◆ Job item ◆
Every line of the entries below that mentions "Việt" is to be copied out.

◆ Excerpts from a dataset ◆
----------
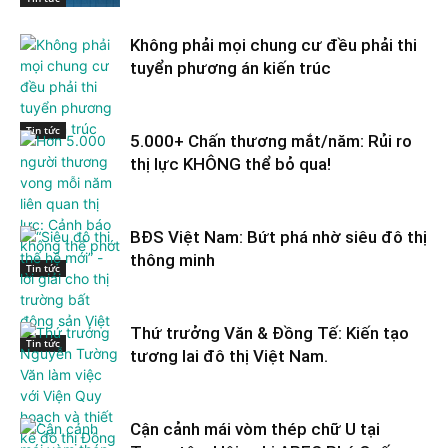
Không phải mọi chung cư đều phải thi
tuyển phương án kiến trúc
Tin tức
5.000+ Chấn thương mắt/năm: Rủi ro
thị lực KHÔNG thể bỏ qua!
BĐS Việt Nam: Bứt phá nhờ siêu đô thị
thông minh
Tin tức
Thứ trưởng Văn & Đồng Tế: Kiến tạo
Tin tức
tương lai đô thị Việt Nam.
Cận cảnh mái vòm thép chữ U tại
----------
◆ Response for this exercise ◆
BĐS Việt Nam: Bứt phá nhờ siêu đô thị
tương lai đô thị Việt Nam.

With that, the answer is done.